Upvote:0
I imagine that "harmony"" and "disharmony" are opposite extremes. That seems to me to be the sort of "dual" about which the Buddha said,
Avoiding these two extremes, the Realized One teaches by the middle way:
‘Ignorance is a condition for choices. Choices are a condition for consciousness. … That is how this entire mass of suffering originates. When ignorance fades away and ceases with nothing left over, choices cease.
There the word "choices" is a translation of saṅkhāra.

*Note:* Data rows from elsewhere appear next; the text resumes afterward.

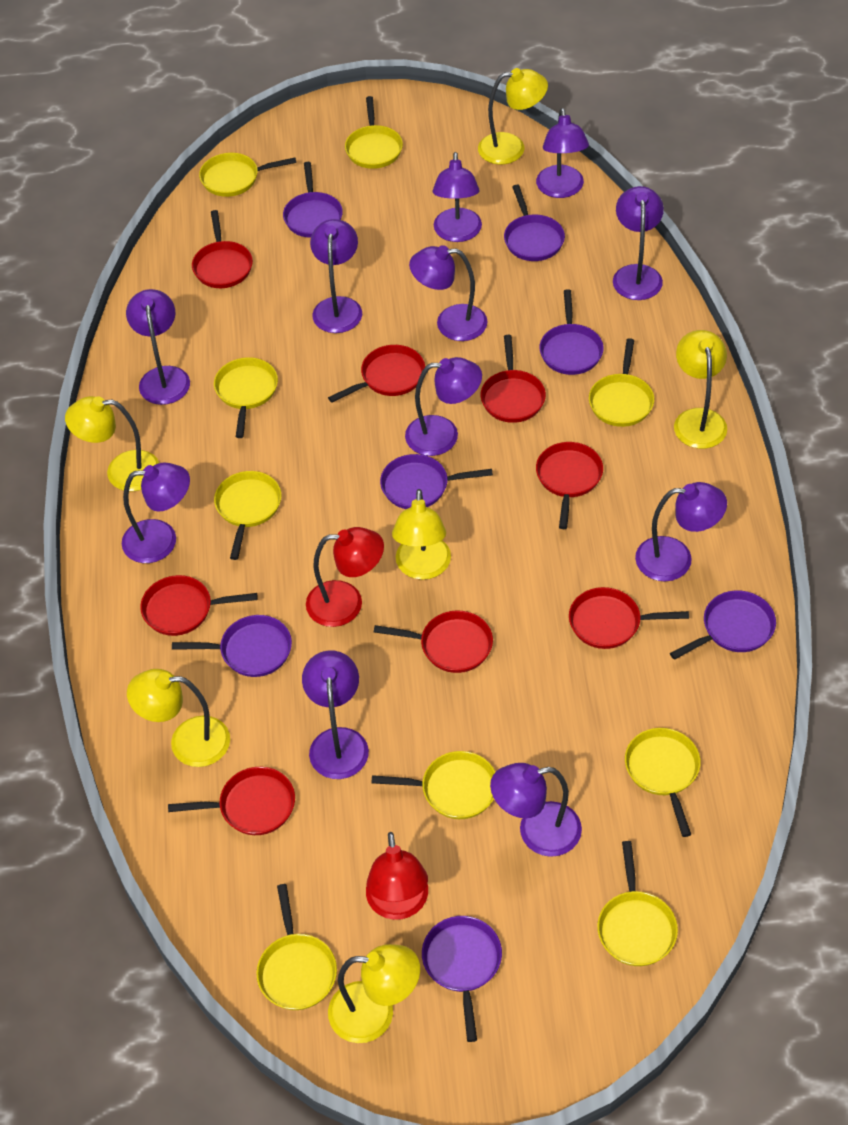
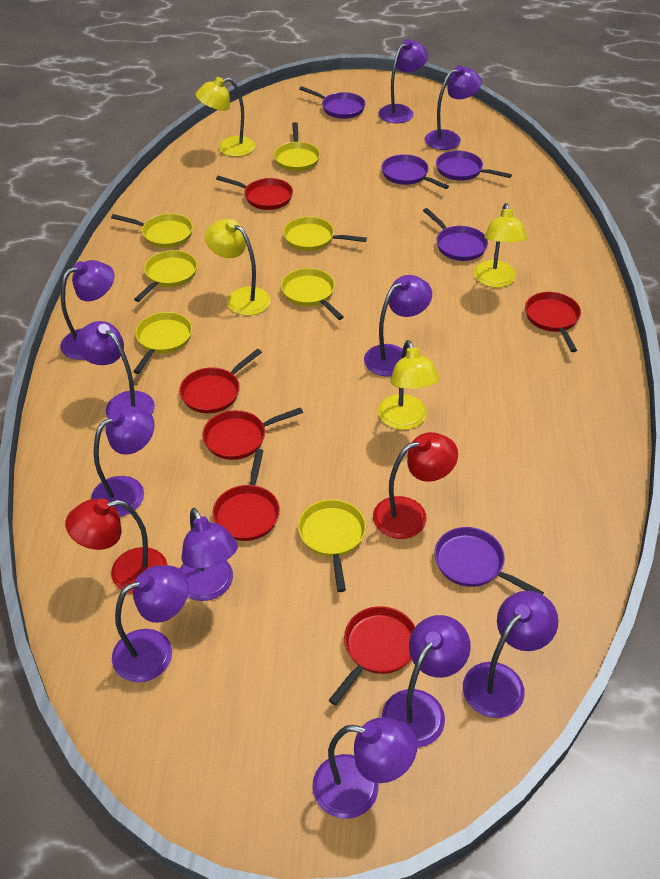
purple pan: 7 -> 5
red pan: 8 -> 6
yellow lamp: 6 -> 4
yellow pan: 9 -> 7

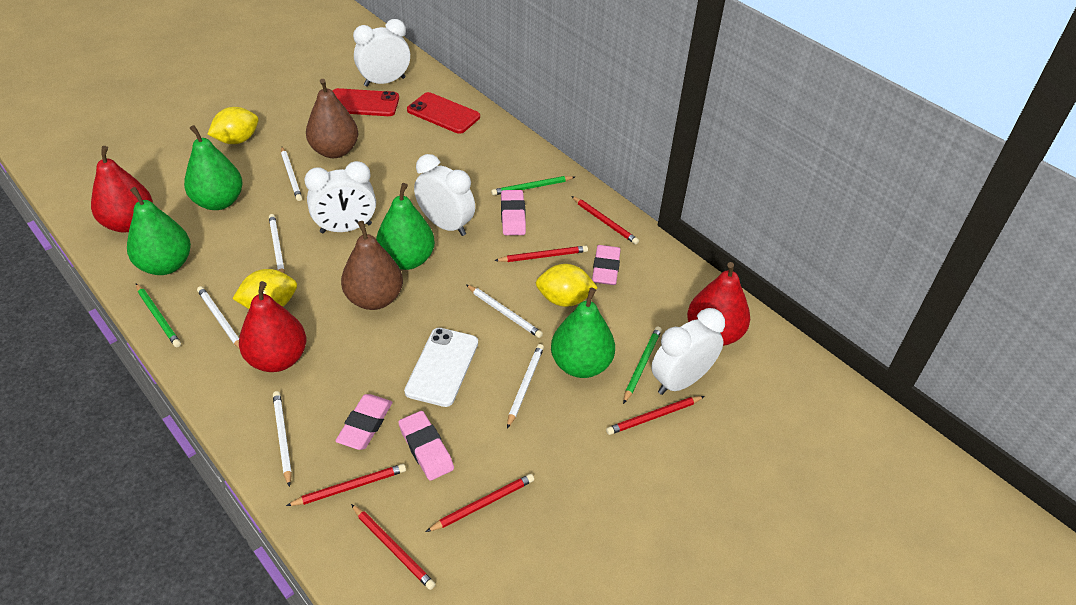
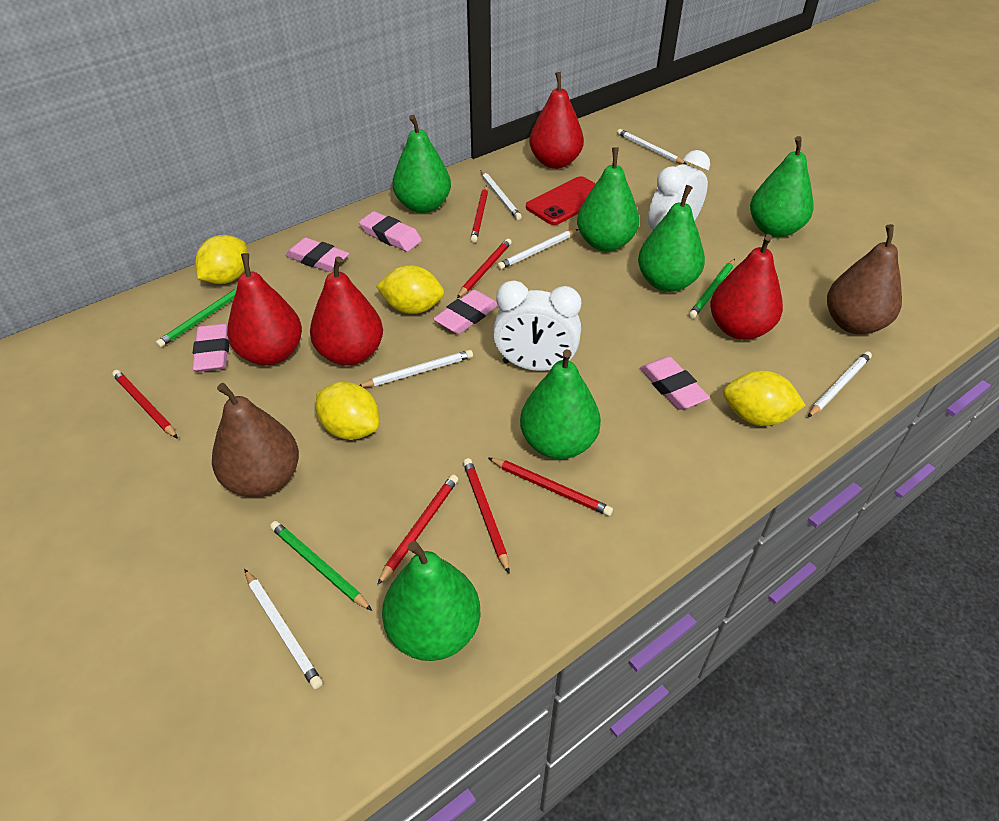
green pear: 4 -> 6
pink eraser: 4 -> 5
red pear: 3 -> 4
red phone: 2 -> 1
white clock: 4 -> 2
white phone: 1 -> 0
yellow lemon: 3 -> 4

The word saṅkhāra seems to have a wide range of meaning -- Can anyone explain Sanskara / Sankara indepth?
Upvote:1
If you ask me, harmony and chaos are just arbitrary labels the mind uses to evaluate things based on some also arbitrary criteria. By understading the conventionality of such concepts, and by understanding where do they come from (the mind, preferences, attachments and points of view), harmony and chaos stop being some objective measures of reality, and they are seen for what they are: arbitrary assessments arising from the proliferations of the ignorant mind, imposing its judgements and expectations into the outside world.

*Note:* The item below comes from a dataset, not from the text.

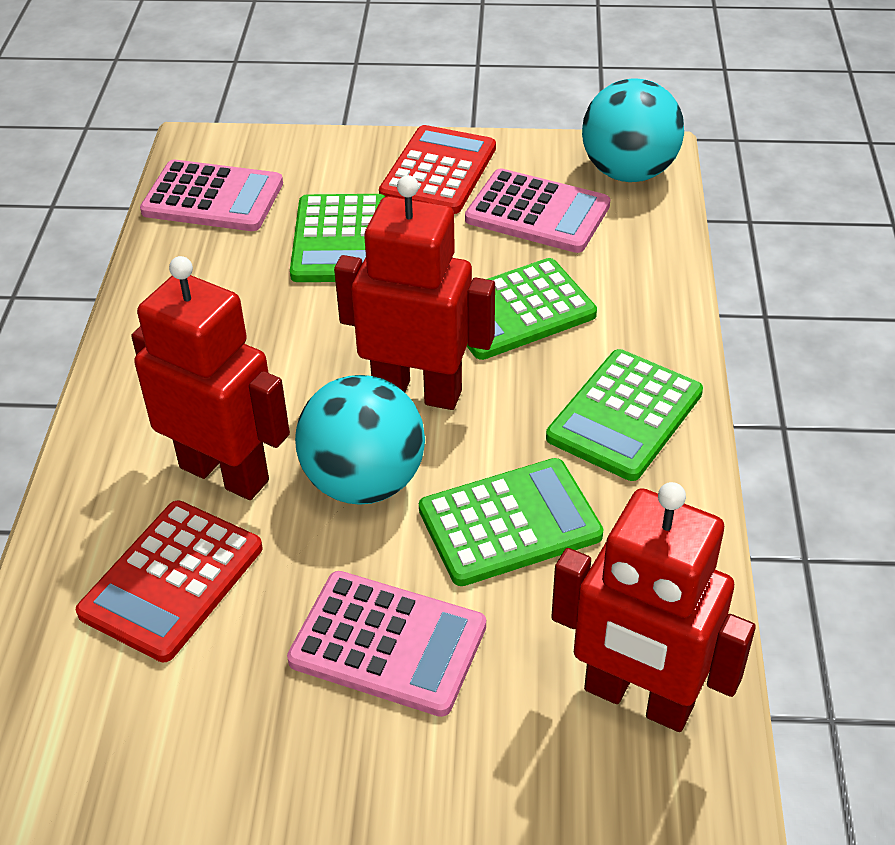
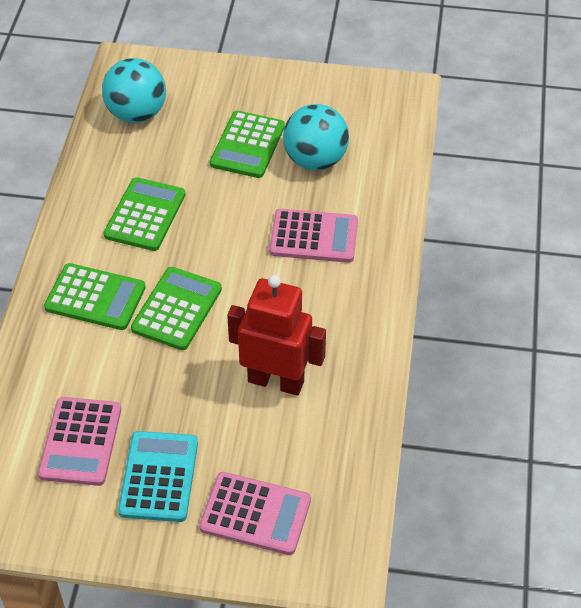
red calculator: 2 -> 0
red robot: 3 -> 1
turquoise calculator: 0 -> 1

So, I'd say that disaster is on the eye of the beholder.
Not because something goes against ones desires and expectations, does it mean it deserves to be labeled as "objectively" and inherently chaotic or disastrous. It all depends on your definitions of those words. To define, you need some criteria; but language, as a conventional tool used for practical purposes, requieres to assume that we all agree on such criteria. Why is death more disastrous than life? I think all we can say is that when ignorance and craving are present, dukkha arises; everything else are just subjective points of view.
In sum, I'd say that we suffer because we expect things from the world that go against how things truly work: all conditioned things behave according to the three marks of conditioned phenomena: things are impermanent, not-self and do not lead to complete and utter satisfaction.
And so, I'd say disaster is on the mind of the one expecting states and results ignoring these three marks of conditioned phenomena.
Kind regards!
Upvote:2
There are three types of emotions, pleasant, unpleasant and neutral. Just like everything else, they are impermanent/anicca, as you already have stated.
When we attach (upadana) to pleasant emotions we create unwholesome karma, since pleasure/sukha becomes dukkha/unsatisfaction as soon as it ceases. So yes, clinging to harmony means "waiting for a disaster" as you put it.
Looking at the four noble truths, the above is covered in the first two truths regarding dukkha and samudaya (how unsatisfaction arises). There are also the truths about nirodha (cessation of dukkha) and magga, telling us that dukkha can end with the right means. The point is that there's more to life than just waiting for a disaster.